L’avenir de la Tunisie, comme celui de bien des peuples de la région pris entre autoritarisme corrompu et injonctions de repli sur le passé, appartient à ces citoyens courageux qui font honneur à leur pays. Il est de la responsabilité des démocraties, tout particulièrement dans l’Union européenne qui affirme une politique de partenariat euro-méditerranéen conditionné au respect des droits de l’Homme, de les soutenir dans leur combat contre l’oppression et de mettre enfin les actes en rapport avec les discours. La LDH entend prendre toute sa place dans la pression citoyenne qui s’exerce et s’exercera en ce sens.
Communiqué de la LTDH 1
Le 9 janvier 2011 23:34
La LTDH dénonce avec la plus grande fermeté le meurtre des citoyens et appelle à un cessez-le-feu immédiat
La Ligue Tunisienne pour la Défense des Droits de l’Homme suit avec préoccupation et consternation le meurtre d’un certain nombre de citoyens dans les villes de Tala et Kasserine par les forces de l’ordre qui ont assiégé les deux villes et tiré sur les manifestants civils. La Ligue a été informée par des sources concordantes qu’il y a eu quatorze morts jusqu’à dimanche 9 janvier 2011 à midi. Des sources syndicales et associatives de la région disent que le nombre de tués par balles est bien plus élevé et que d’autres ont été grièvement blessés. Les mêmes sources affirment que l’armée cerne les deux villes depuis la veille mais les manifestations n’ont pas cessé et se sont transformées au cours de la nuit en de violentes confrontations lorsque les forces de l’ordre ont procédé à des perquisitions et ont arrêté des citoyens.
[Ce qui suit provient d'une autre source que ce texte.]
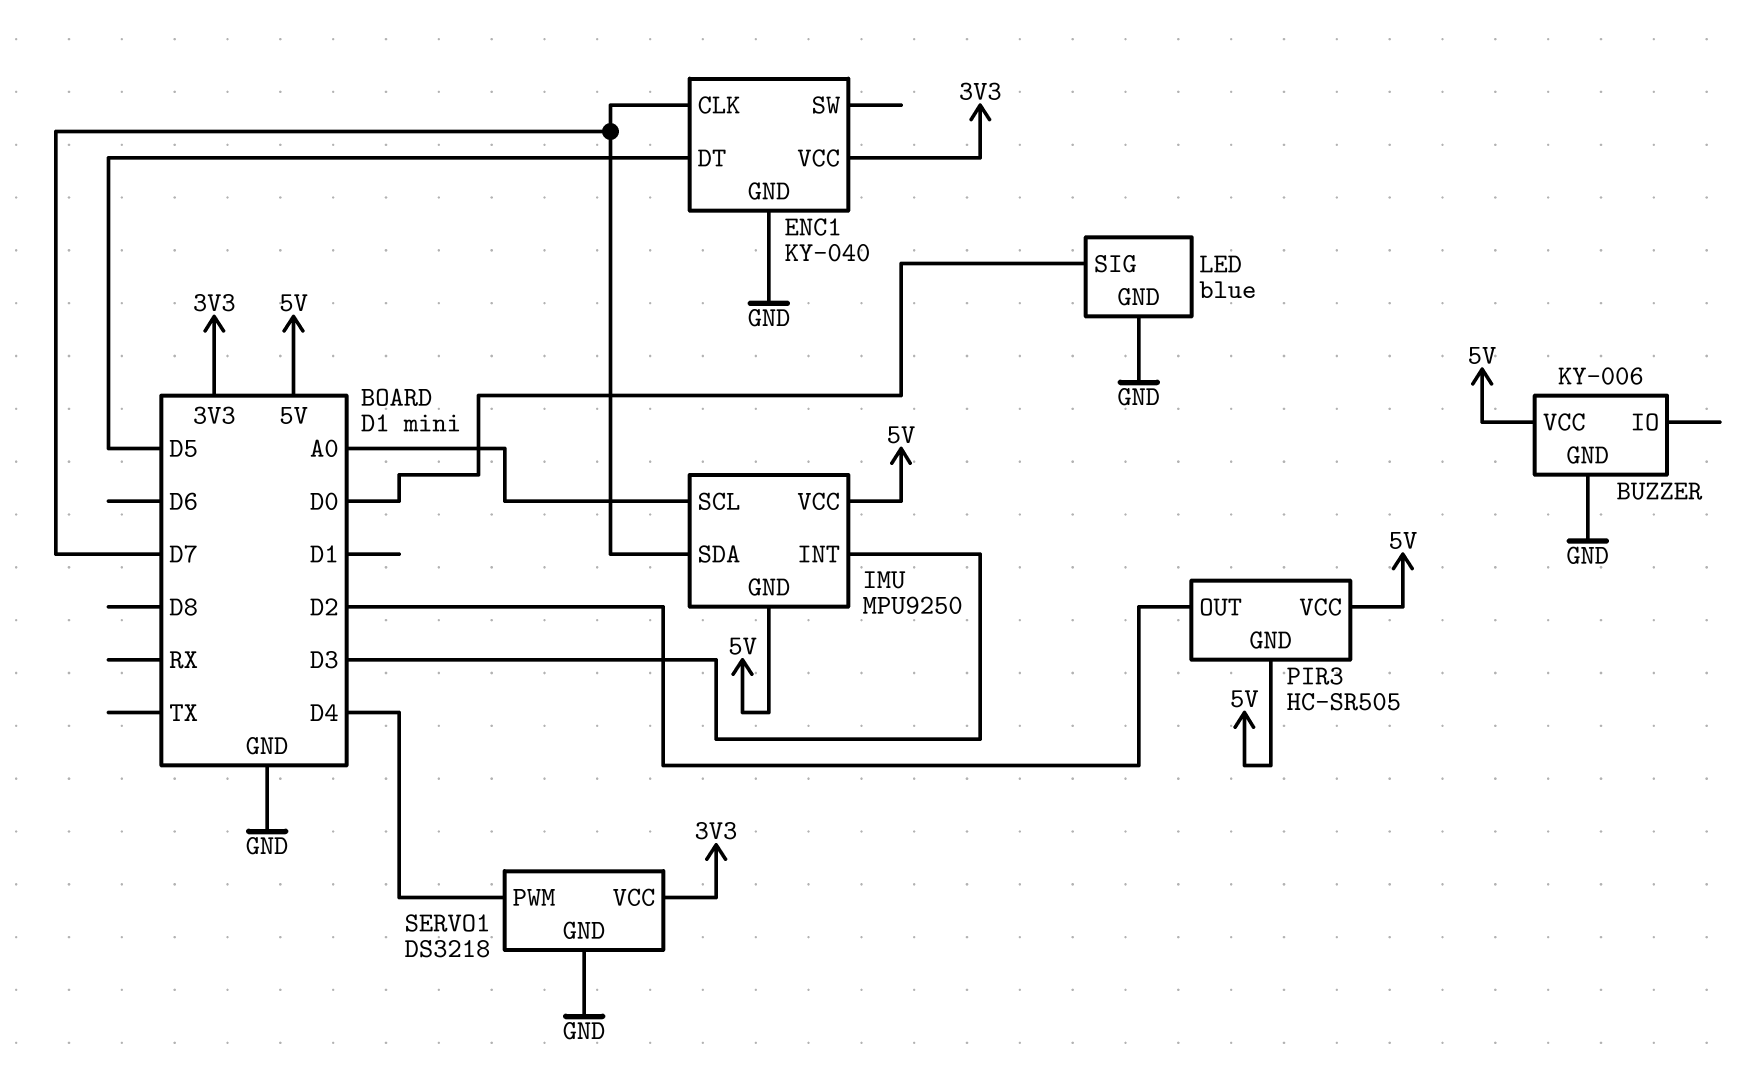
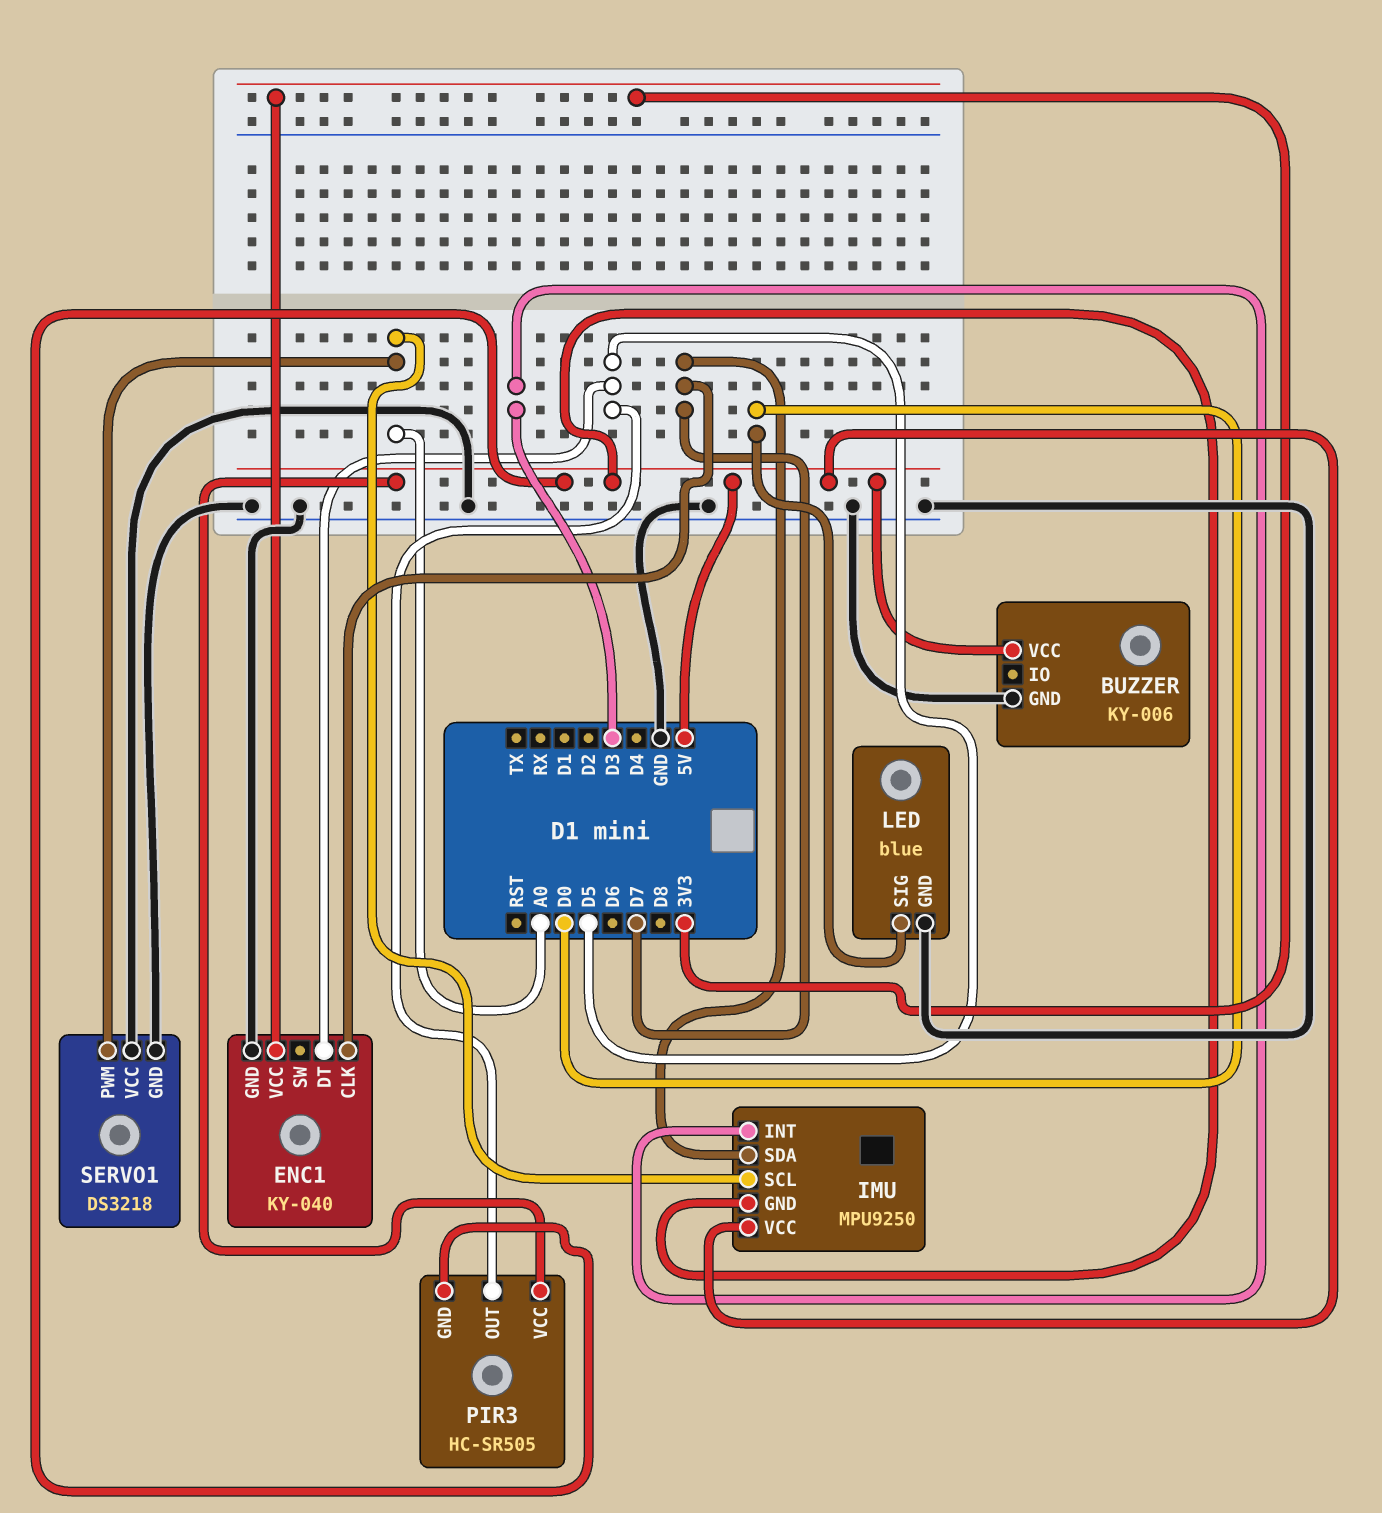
PIR3 pin OUT: D2 -> D5
SERVO1 pin PWM: D4 -> A0
SERVO1 pin VCC: 3V3 -> GND

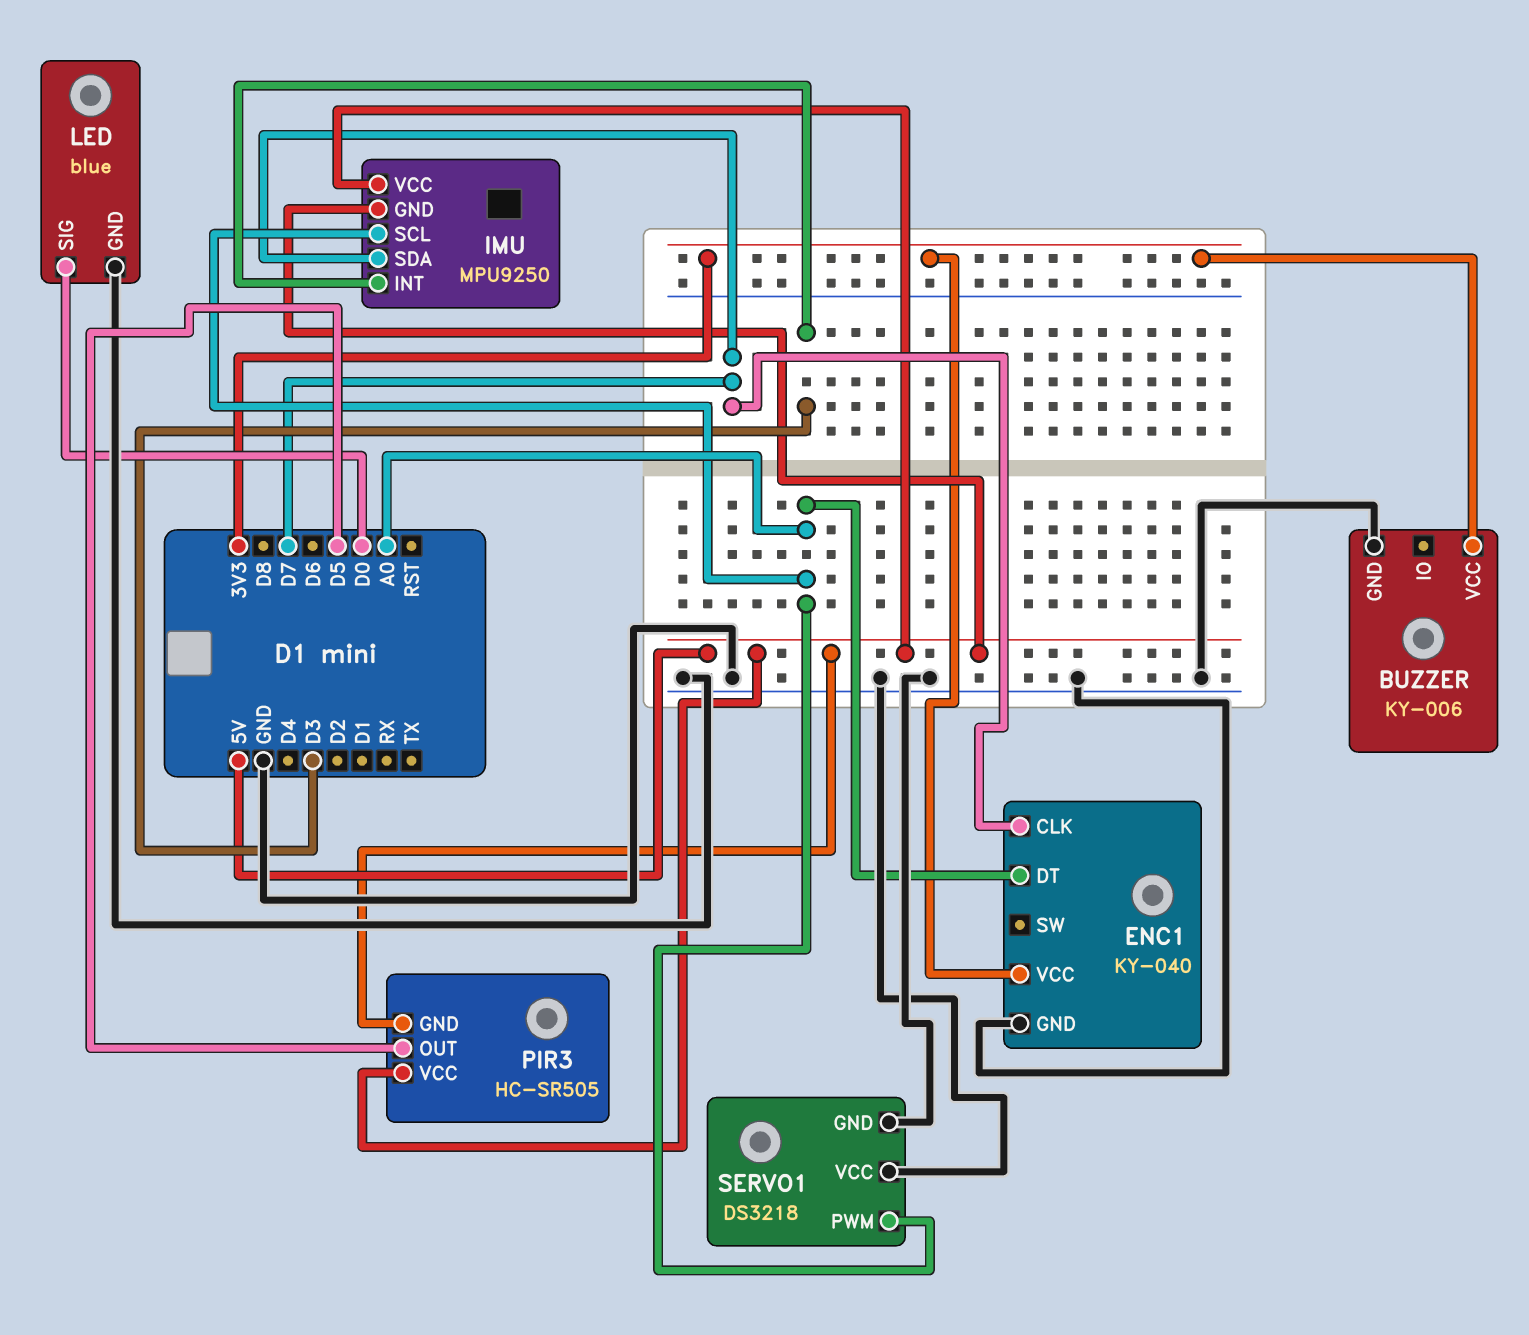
BUZZER pin VCC: 5V -> 3V3
ENC1 pin DT: D5 -> A0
La Ligue a également appris qu’aujourd’hui, dans la ville de Rgueb du Gouvernorat de Sidi Bouzid , des affrontements violents entre forces de l’ordre faisant usage de leurs armes à balles réelles et population auraient fait cinq victimes et plusieurs blessés.
Dans ses communiqués précédents, la Ligue avait mis en garde contre d’éventuels développements graves de la situation dûs aux atteintes au droit de rassemblement et de manifestation pacifiques sur la voie publique. A ce droit, les autorités ont opposé leur solution sécuritaire et l’usage de la violence dès le déclenchement des événements. La Ligue avait appelé les autorités à privilégier la voie de la négociation avec les représentants des contestataires et toutes les autres parties.
Mettant en garde les autorités que l’usage des balles réelles contre les civils manifestant pacifiquement est sanctionné aussi bien par le droit tunisien et internatinal, le Comité Directeur de la LTDH appelle avec insistance les autorités à :
- Mettre immédiatement fin à cette escalade policière, renvoyer l’armée dans ses casernes et renoncer à l’usage des balles réelles contre les civils quelles qu’en soient les raisons.
- Respecter le droit de rassemblement et de manifestation pacifiques et lever le blocus qui accable les composantes de la Société Civile pour qu’elles puissent encadrer les mouvements de contestation et prévenir tout glissement vers la violence.
- Mener un dialogue sérieux avec les représentants des contestataires et toutes les parties concernées en vue de débattre de toutes les questions politiques et sociales sans tabous afin d’aboutir à des solutions urgentes garantissant le droit au travail et l’égalité entre les régions en matière de développement et de participation citoyenne dans la conception et l’exécution des solutions aux problèmes du pays.
- Diligenter rapidement une enquête indépendante pour déterminer les responsabilités dans le meurtre de civils par balles réelles tant au niveau du commandement que de l’exécution.
- Libérer tous ceux qui ont été arrêtes au cours des événements.